=== Begin Enclosure ===

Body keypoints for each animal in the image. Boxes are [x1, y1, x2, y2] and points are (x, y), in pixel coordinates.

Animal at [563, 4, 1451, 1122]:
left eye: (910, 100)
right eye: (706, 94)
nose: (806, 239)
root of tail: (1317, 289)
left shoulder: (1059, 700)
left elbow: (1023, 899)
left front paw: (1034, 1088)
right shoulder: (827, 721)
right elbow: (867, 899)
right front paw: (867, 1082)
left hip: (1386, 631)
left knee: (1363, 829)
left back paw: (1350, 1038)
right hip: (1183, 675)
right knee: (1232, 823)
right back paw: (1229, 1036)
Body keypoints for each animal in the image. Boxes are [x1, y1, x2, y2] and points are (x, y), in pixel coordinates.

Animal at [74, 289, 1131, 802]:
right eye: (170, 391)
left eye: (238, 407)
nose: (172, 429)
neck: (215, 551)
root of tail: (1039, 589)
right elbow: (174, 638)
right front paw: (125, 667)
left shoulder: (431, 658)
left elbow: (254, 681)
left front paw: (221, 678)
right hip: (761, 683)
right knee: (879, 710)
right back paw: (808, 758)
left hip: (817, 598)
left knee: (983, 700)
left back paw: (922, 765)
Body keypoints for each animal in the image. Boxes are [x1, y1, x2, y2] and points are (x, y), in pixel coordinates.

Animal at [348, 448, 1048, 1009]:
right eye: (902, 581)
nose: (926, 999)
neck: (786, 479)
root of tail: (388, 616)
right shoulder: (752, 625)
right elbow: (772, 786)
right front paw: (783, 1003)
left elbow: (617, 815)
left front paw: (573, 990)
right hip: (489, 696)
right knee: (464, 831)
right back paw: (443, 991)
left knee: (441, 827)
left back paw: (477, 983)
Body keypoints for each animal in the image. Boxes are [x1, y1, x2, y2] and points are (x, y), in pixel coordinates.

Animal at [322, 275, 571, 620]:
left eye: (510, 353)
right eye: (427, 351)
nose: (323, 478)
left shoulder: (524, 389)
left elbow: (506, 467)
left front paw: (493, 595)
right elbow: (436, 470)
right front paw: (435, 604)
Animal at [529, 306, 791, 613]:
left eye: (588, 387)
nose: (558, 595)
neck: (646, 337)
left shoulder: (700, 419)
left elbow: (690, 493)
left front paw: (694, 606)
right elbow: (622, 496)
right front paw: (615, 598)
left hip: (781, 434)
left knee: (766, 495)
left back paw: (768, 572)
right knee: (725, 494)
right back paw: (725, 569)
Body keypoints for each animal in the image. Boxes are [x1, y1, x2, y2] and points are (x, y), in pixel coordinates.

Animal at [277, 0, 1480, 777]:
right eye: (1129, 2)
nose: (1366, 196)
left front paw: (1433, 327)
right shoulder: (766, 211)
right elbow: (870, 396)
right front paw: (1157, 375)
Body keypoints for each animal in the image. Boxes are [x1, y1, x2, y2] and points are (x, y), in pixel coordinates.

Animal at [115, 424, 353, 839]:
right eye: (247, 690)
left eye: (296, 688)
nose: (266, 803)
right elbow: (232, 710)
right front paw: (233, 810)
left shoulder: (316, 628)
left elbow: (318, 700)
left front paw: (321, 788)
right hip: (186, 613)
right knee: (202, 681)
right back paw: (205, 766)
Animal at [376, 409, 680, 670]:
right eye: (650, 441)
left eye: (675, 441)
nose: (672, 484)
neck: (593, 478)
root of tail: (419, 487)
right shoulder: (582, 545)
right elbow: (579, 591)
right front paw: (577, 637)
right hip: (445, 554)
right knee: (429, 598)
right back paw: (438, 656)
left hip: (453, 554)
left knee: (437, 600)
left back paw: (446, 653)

=== End Enclosure ===

_What you need to do_:
Give back the entries above exactly as they are, from their first line through the line that contains "left elbow: (254, 681)", both included, with nothing else.

_Solution to the exercise_:
Body keypoints for each animal in the image. Boxes are [x1, y1, x2, y2] and points are (x, y), in pixel coordinates.

Animal at [563, 4, 1451, 1122]:
left eye: (910, 100)
right eye: (706, 94)
nose: (806, 239)
root of tail: (1317, 289)
left shoulder: (1059, 700)
left elbow: (1023, 899)
left front paw: (1034, 1088)
right shoulder: (827, 721)
right elbow: (867, 899)
right front paw: (867, 1082)
left hip: (1386, 631)
left knee: (1363, 829)
left back paw: (1350, 1038)
right hip: (1183, 675)
right knee: (1232, 823)
right back paw: (1229, 1036)
Body keypoints for each animal in the image. Boxes are [x1, y1, x2, y2] and points are (x, y), in pixel coordinates.

Animal at [74, 289, 1131, 802]:
right eye: (170, 391)
left eye: (238, 407)
nose: (172, 429)
neck: (215, 551)
root of tail: (1039, 589)
right elbow: (174, 638)
right front paw: (125, 667)
left shoulder: (431, 658)
left elbow: (254, 681)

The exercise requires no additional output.